Top Photo: Courtesy of Industrious Labs
Nearly 900,000 tons of food waste are landfilled in Wisconsin each year, according to a new analysis released by the Wisconsin Department of Natural Resources (DNR). The figure, drawn from the agency’s first comprehensive assessment of food waste generation and disposal, offers one of the clearest pictures yet of how much recoverable organic material continues to flow into landfills across the state.
The findings underscore both the scale of the challenge and the size of the opportunity. Food waste represents a significant share of Wisconsin’s municipal solid waste stream, contributing to methane emissions, disposal costs, and lost economic value. Data cited by ReFED and referenced in Wisconsin Public Radio’s coverage of the report estimates that the value of wasted food in Wisconsin exceeds $2 billion annually, reflecting not only disposal costs but the embedded labor, water, energy, and land resources lost when food goes uneaten.
At the same time, the DNR analysis points to substantial potential for food donation, composting, and anaerobic digestion to reduce landfill reliance while supporting soil health, renewable energy generation, and local job creation.
Where the Food Waste Comes From
According to the DNR, the majority of Wisconsin’s food waste originates from commercial and institutional sources, including grocery stores, restaurants, food processors, schools, and healthcare facilities. Residential food waste also plays a meaningful role, though it is more diffuse and harder to capture through centralized systems.
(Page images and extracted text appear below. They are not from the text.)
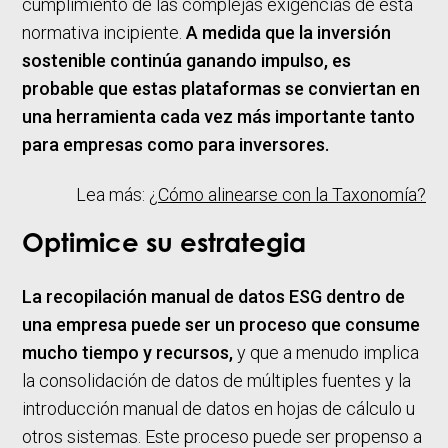
cumplimiento de las complejas exigencias de esta
normativa incipiente.
A medida que la inversión
sostenible continúa ganando impulso, es
probable que estas plataformas se conviertan en
una herramienta cada vez más importante tanto
para empresas como para inversores.
Lea más:
¿Cómo alinearse con la Taxonomía?
Optimice su estrategia
La recopilación manual de datos ESG dentro de
una empresa puede ser un proceso que consume
mucho tiempo y recursos,
y que a menudo implica
la consolidación de datos de múltiples fuentes y la
introducción manual de datos en hojas de cálculo u
otros sistemas. Este proceso puede ser propenso a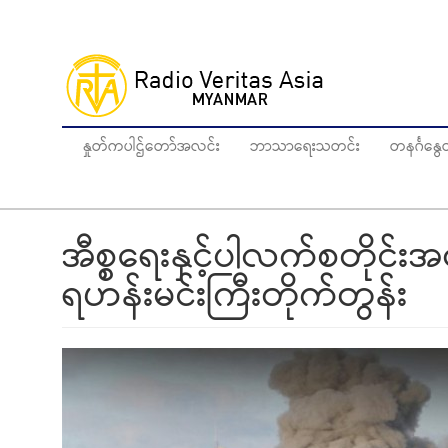
Skip
to
main
content
နှုတ်ကပါဌ်တော်အလင်း
ဘာသာရေးသတင်း
တနင်္ဂန
အီစ္စရေးနှင့်ပါလက်စတိုင
ရဟန်းမင်းကြီးတိုက်တွန်း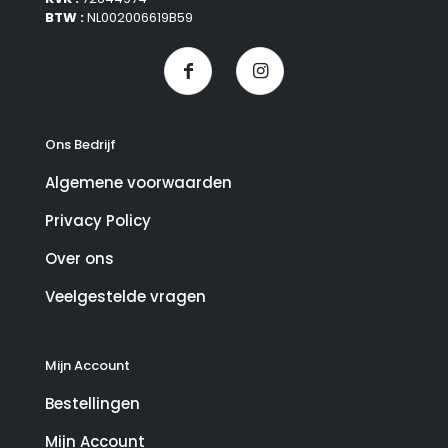
BTW :
NL002006619B59
Ons Bedrijf
Algemene voorwaarden
Privacy Policy
Over ons
Veelgestelde vragen
Mijn Account
Bestellingen
Mijn Account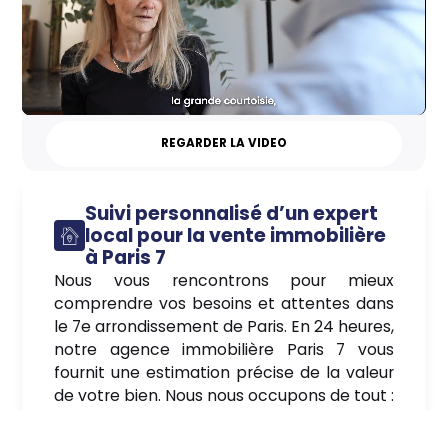
REGARDER LA VIDEO
Suivi personnalisé d’un expert
local pour la vente immobilière
à Paris 7
Nous vous rencontrons pour mieux
comprendre vos besoins et attentes dans
le 7e arrondissement de Paris. En 24 heures,
notre agence immobilière Paris 7 vous
fournit une estimation précise de la valeur
de votre bien. Nous nous occupons de tout :
Photos professionnelles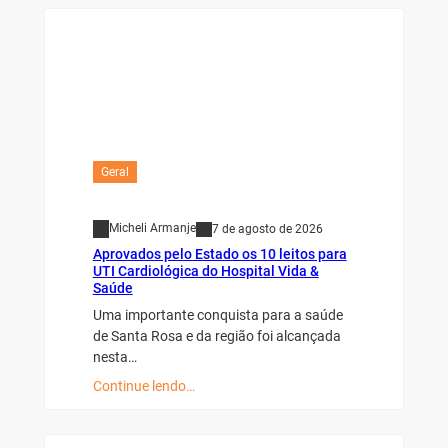
Geral
Micheli Armanje
7 de agosto de 2026
Aprovados pelo Estado os 10 leitos para
UTI Cardiológica do Hospital Vida &
Saúde
Uma importante conquista para a saúde
de Santa Rosa e da região foi alcançada
nesta…
Continue lendo…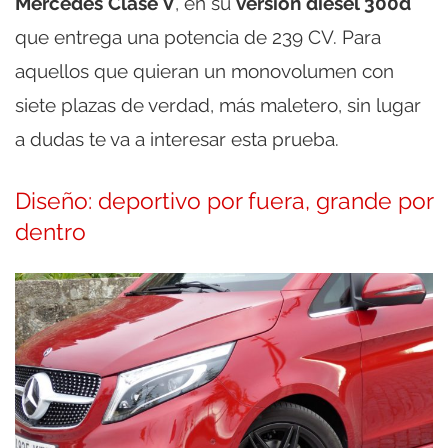
Mercedes Clase V
, en su
versión diesel 300d
que entrega una potencia de 239 CV. Para
aquellos que quieran un monovolumen con
siete plazas de verdad, más maletero, sin lugar
a dudas te va a interesar esta prueba.
Diseño: deportivo por fuera, grande por
dentro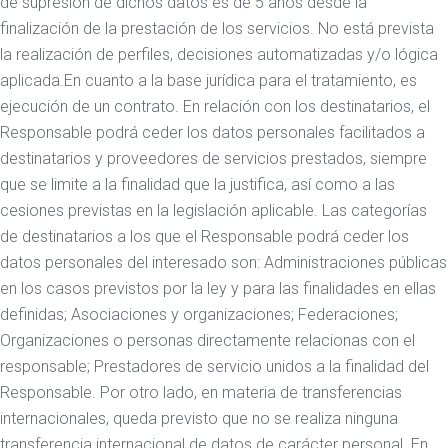
de supresión de dichos datos es de 5 años desde la
finalización de la prestación de los servicios. No está prevista
la realización de perfiles, decisiones automatizadas y/o lógica
aplicada.En cuanto a la base jurídica para el tratamiento, es
ejecución de un contrato. En relación con los destinatarios, el
Responsable podrá ceder los datos personales facilitados a
destinatarios y proveedores de servicios prestados, siempre
que se limite a la finalidad que la justifica, así como a las
cesiones previstas en la legislación aplicable. Las categorías
de destinatarios a los que el Responsable podrá ceder los
datos personales del interesado son: Administraciones públicas
en los casos previstos por la ley y para las finalidades en ellas
definidas; Asociaciones y organizaciones; Federaciones;
Organizaciones o personas directamente relacionas con el
responsable; Prestadores de servicio unidos a la finalidad del
Responsable. Por otro lado, en materia de transferencias
internacionales, queda previsto que no se realiza ninguna
transferencia internacional de datos de carácter personal. En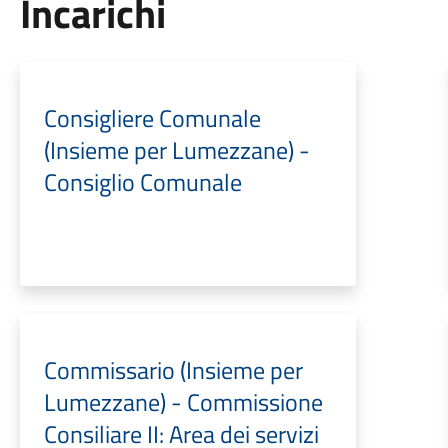
Incarichi
Consigliere Comunale
(Insieme per Lumezzane) -
Consiglio Comunale
Commissario (Insieme per
Lumezzane) - Commissione
Consiliare II: Area dei servizi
ReFED estimates that more than half of Wisconsin’s food waste is generated by the residential and foodservice sectors combined, reinforcing the importance of both household behavior and commercial practices in shaping diversion outcomes. Yet only a small fraction of this material is currently recovered through food donation, composting, or anaerobic digestion.
The report makes clear that this gap is not driven by awareness alone. Infrastructure availability, hauling distances, contamination concerns, and limited end markets all influence whether food waste is diverted or disposed. In many parts of the state, access to nearby processing facilities remains limited, leaving landfill disposal as the default option even for recoverable material.
Economic and Climate Implications
The DNR frames food waste as a systems issue with both climate and economic consequences. When landfilled, food waste generates methane, a potent greenhouse gas, while foregoing opportunities to return nutrients to soils or produce renewable energy through anaerobic digestion.
ReFED data indicates that reducing food waste could significantly lower greenhouse gas emissions while delivering cost savings across the food system. For Wisconsin, this includes avoided landfill tipping fees, reduced long-term landfill management costs, and the economic activity associated with expanding organics recycling infrastructure.
The report aligns these findings with Wisconsin’s broader climate and waste reduction goals, emphasizing that data-driven planning is essential for directing investment toward solutions that deliver measurable environmental and economic returns.
Infrastructure and Participation Gaps
One of the clearest takeaways from the DNR assessment is the uneven distribution of recovery options across the state. Regions with access to composting facilities, food donation networks, or anaerobic digestion capacity are better positioned to divert food waste. Rural and underserved areas face steeper barriers tied to transportation costs and limited processing capacity.
The report also highlights the role of generator participation. Even where infrastructure exists, successful diversion depends on consistent source separation, contamination control, and clear guidance on acceptable materials. ReFED’s analysis reinforces this point, noting that participation and behavior change remain critical bottlenecks nationwide, not just in Wisconsin.
Local composters interviewed in related media coverage echoed these challenges, pointing to limited capacity and inconsistent participation as constraints on growth. The statewide data suggest that while individual operators are making progress, broader coordination will be required to unlock meaningful diversion at scale.
What the Data Enables Next
By quantifying food waste generation and disposal at this level of detail, the DNR report provides a foundation for next steps. Policymakers, local governments, composters, and investors can use the data to identify priority regions, assess infrastructure gaps, and design programs aligned with real-world conditions.
Importantly, the report reinforces a hierarchy of solutions. Prevention and food donation deliver the greatest environmental and social benefits, while composting and anaerobic digestion play essential roles in managing unavoidable food waste.
As Wisconsin considers how to act on these findings, the nearly 900,000-ton figure stands as both a warning and an invitation. The material is already being generated. Whether it continues to be landfilled or becomes a resource will depend on how effectively data is translated into coordinated action across the state’s food, waste, and agricultural systems.